The rebels seized Baja California border villages like Mexicali, Los Algodones, and Tijuana, conducting a number of their raids from the backs of hijacked trains. Over the roar of the rails, unfamiliar voices suddenly boomed across town plazas newly bedecked in red banners. Some of the revolutionists spoke in Welsh and Australian brogues, others in the rugged dialects of the US mountain states, others in the studious Spanish of urban Mexican literatis freshly returned from their American exiles. But more familiar accents rang out, too. Other insurrectionists, their voices somewhat muted in the historical record, spoke their minds in the local idioms of the borderlands, as well as in the maligned indigenous languages of Kiliwa, Cocopah, and Kumeyaay.

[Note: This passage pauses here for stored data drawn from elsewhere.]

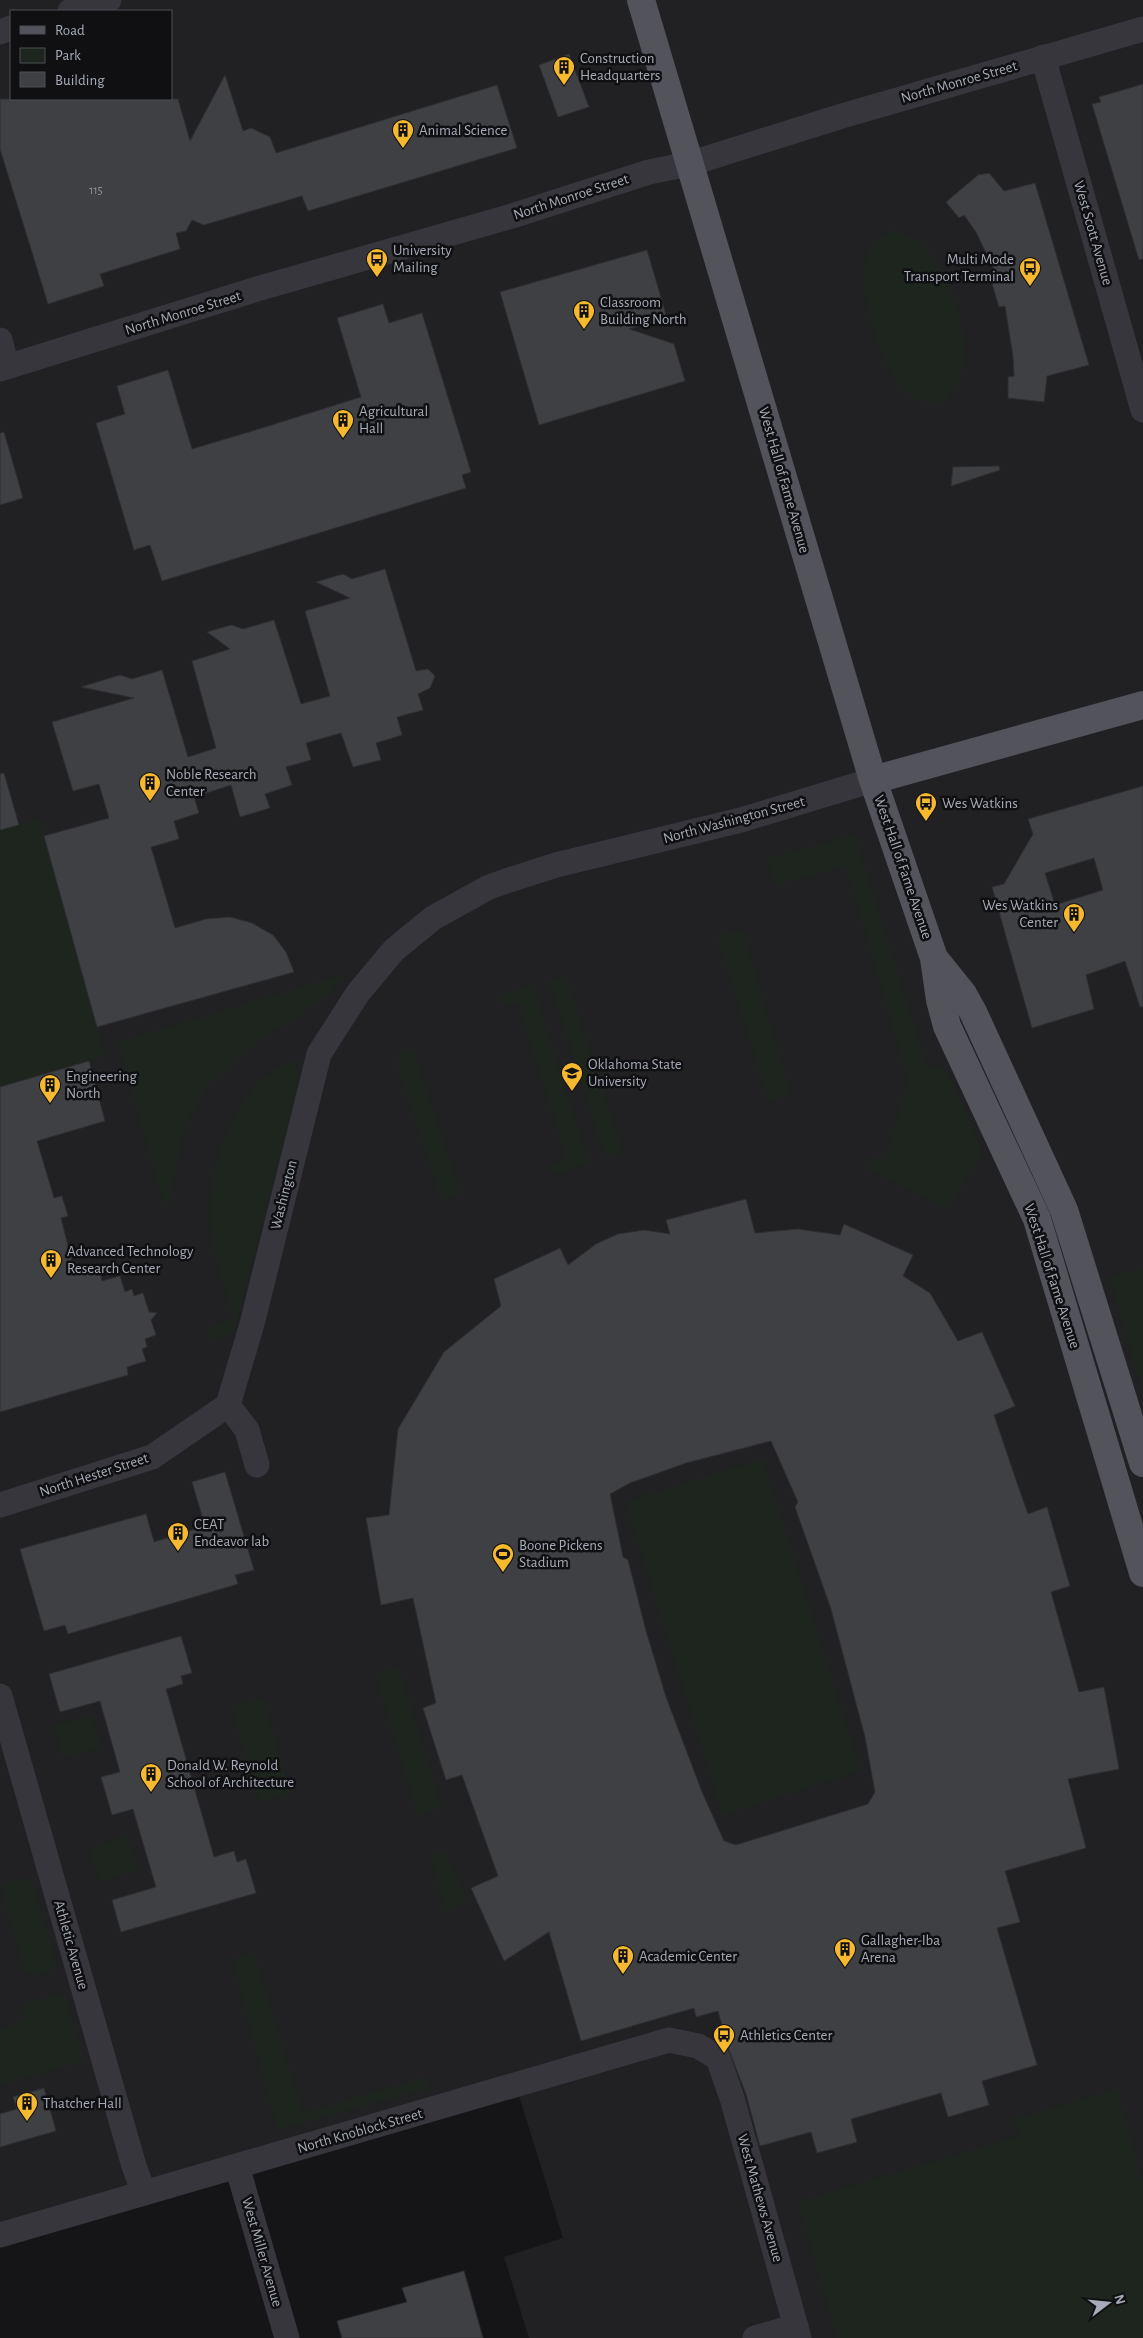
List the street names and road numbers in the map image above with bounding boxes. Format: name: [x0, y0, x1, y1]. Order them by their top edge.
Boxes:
street label: North Monroe Street: [899, 58, 1019, 106]
street label: North Monroe Street: [511, 171, 631, 223]
street label: West Scott Avenue: [1071, 179, 1115, 287]
street label: North Monroe Street: [123, 288, 243, 338]
street label: West Hall of Fame Avenue: [756, 405, 812, 555]
street label: West Hall of Fame Avenue: [871, 793, 935, 941]
street label: North Washington Street: [662, 794, 807, 846]
street label: Washington: [268, 1159, 300, 1231]
street label: West Hall of Fame Avenue: [1021, 1202, 1083, 1350]
street label: North Hester Street: [38, 1450, 151, 1500]
street label: Athletic Avenue: [51, 1899, 91, 1991]
street label: North Knoblock Street: [296, 2106, 424, 2156]
street label: West Mathews Avenue: [735, 2132, 785, 2264]
street label: West Miller Avenue: [239, 2195, 285, 2309]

Within the insurrectionary army, firebrands from the lower tiers of Mexico’s frustrated elite mingled with English-speaking syndicalists from the Industrial Workers of the World (IWW), and both groups rubbed shoulders with dispossessed indigenous farmers who had earlier allied with the liberal revolutionary program based on its promise to subvert the power of the landed hacendado class. A diverse bunch of radicals, reformers, and libertines, the Baja insurrectionists found fellowship in one another through the strikingly capacious ideology of revolutionary Mexican liberalism. “The only thing distinguishing them as an army,” writes the biographer of one international volunteer, was “the anarchist emblem, tiny red bows, pinned to their sleeves.” But there were also straightforward adventurists and opportunists in their midst, including some loudmouthed American chauvinists and at least one likely state informant.